If you scroll through LinkedIn this time of year, your feed (like mine) is likely a steady stream of new K-12 Head of School announcements.
And if you are fortunate enough to be one of those new Heads, your July calendar is already starting to fill up.
Between the board meetings, the “listening tour” coffees, and the transition checklists, the weight (and excitement) of your new role is no doubt starting to settle in. Most of the advice you’re getting right now is likely about getting to know your new community … learning the programs, the names, the history, and the donor list.
Those are, of course, important. But while you’re busy learning the school’s backstory, you also need to be deciding how you are going to tell the next chapter.
The first 100 days aren’t just a period for observation — it’s a critical window where you set the tone for your leadership.
If you aren’t intentional about your own message from the start, you’re leaving the narrative up to chance. And in an independent school community, people will fill that vacuum with their own assumptions about your priorities.
Avoid Being the “Announcer-in-Chief”
In many schools, the Head of School’s communication leans heavily on logistics. Their voice is present at community gatherings, donor events, and faculty meetings, but it’s often used to report on the past or handle the “business as usual.” They become the “Announcer-in-Chief” — the person whose voice is synonymous with dispensing facts and figures that people easily tune out.
If you spend your first 100 days talking about carpool etiquette and lost-and-found policies, you are training your community to ignore you when you finally have something important to say.
Don’t Bury the Lead
While I am all for streamlining communications, tucking your Head of School message inside a weekly e-newsletter is almost always a mistake.

When you include high-level strategy and vision in a logistical push, you are teaching your readers to skim past you. Families, faculty, and staff use the weekly e-newsletter as a quick go-to for the athletics schedule or a dress-down day reminder — not for mission-critical information from the Head of School. By trying to be “efficient” and putting everything in one place, you’re actually diluting your impact.
Your voice needs its own platform. It needs space to breathe, separate from the noise of the daily grind. Whether it’s a monthly letter or short video update, it should be a dedicated space for the “why,” not the “what.”
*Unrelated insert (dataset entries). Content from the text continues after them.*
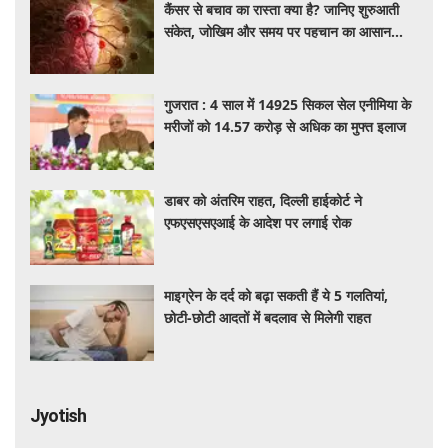
कैंसर से बचाव का रास्ता क्या है? जानिए शुरुआती
संकेत, जोखिम और समय पर पहचान का आसान
तरीका
गुजरात : 4 साल में 14925 सिकल सेल एनीमिया के
मरीजों को 14.57 करोड़ से अधिक का मुफ्त इलाज
डाबर को अंतरिम राहत, दिल्ली हाईकोर्ट ने
एफएसएसएआई के आदेश पर लगाई रोक
माइग्रेन के दर्द को बढ़ा सकती हैं ये 5 गलतियां,
छोटी-छोटी आदतों में बदलाव से मिलेगी राहत
Jyotish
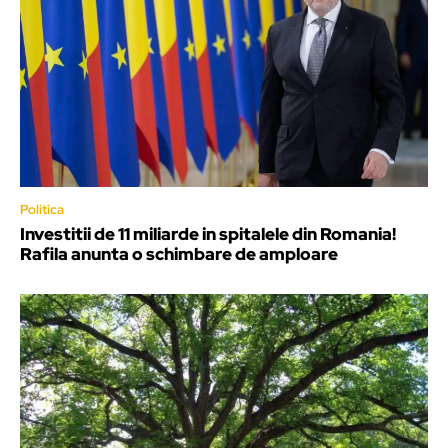
Politica
Investitii de 11 miliarde in spitalele din Romania!
Rafila anunta o schimbare de amploare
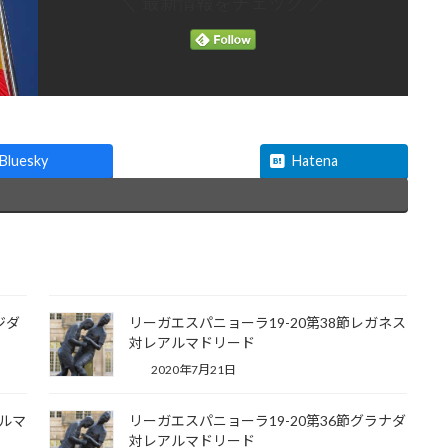
＼ 最新情報をチェック ／
Threads
Bluesky
Hatena
ジダ
リーガエスパニョーラ19-20第38節レガネス
対レアルマドリード
2020年7月21日
アルマ
リーガエスパニョーラ19-20第36節グラナダ
対レアルマドリード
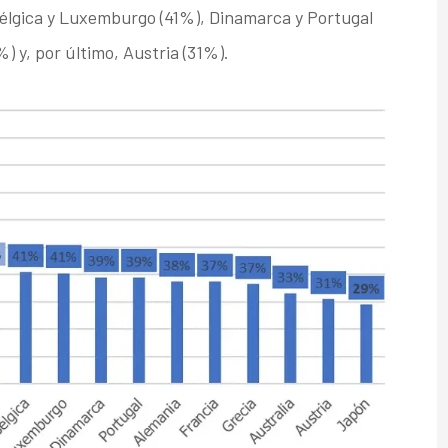
Bélgica y Luxemburgo (41%), Dinamarca y Portugal
) y, por último, Austria (31%).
Meet Your Audience Where They Are
Building trust in a new community isn’t a one-size-fits-all project. You are communicating with at least four different generations who consume information in completely different ways. If you only send long-form letters, you’re losing the busy parents who live on their phones. If you only post to social media, you may be missing major donors who crave depth and vision.
The goal is always Quality Over Quantity. You don’t need to be everywhere … you just need to be effective.
- For the “Deep-Dive” Audience (Alumni/Board): A well-crafted, quarterly “State of the School” update or letter. This isn’t a recap of events; it’s a progress report on your strategic priorities and how they tie to student outcomes.
- For the “On-the-Go” Audience (Millennial Parents): A 90-second video. It builds more connections in a minute and a half than a 1,000-word letter ever will. They need to see your eyes, hear your tone, and feel your energy while they’re idling in the carpool line.
- For Your Future Employees (Prospective Faculty): A consistent presence on LinkedIn. This isn’t about bragging, but rather making mission-aligned candidates aware of the program and culture you are building on your campus.
Partner, Don’t Outsource
This is where your partnership with your school’s MarCom lead becomes your greatest asset. Many new Heads feel they have to do it all themselves — wordsmithing messages at midnight because they think asking for help is a sign of being inauthentic.
It’s actually the opposite.
The most successful transitions happen when the MarCom lead provides the strategy and cadence, but you provide the voice.

Think of your MarCom person as your co-pilot. They can tell you which themes need to be highlighted for which audience, but you should be the one to put your own spin on it. A fully “ghostwritten” Head runs the risk of sounding like an admissions brochure. A strategic Head sounds like a human with a plan.
That plan shouldn’t start on your first day of school.
The first 100 days will go by in a blink. If you spend them solely in “absorption mode,” you are missing your best opportunity to define and communicate who you are as a leader.
Don’t wait until the first crisis hits to find your voice. Use these months before July 1 to decide how you’ll show up for your new community. You didn’t take this job to be the Announcer-in-Chief — you took it to lead both the vision and the conversation.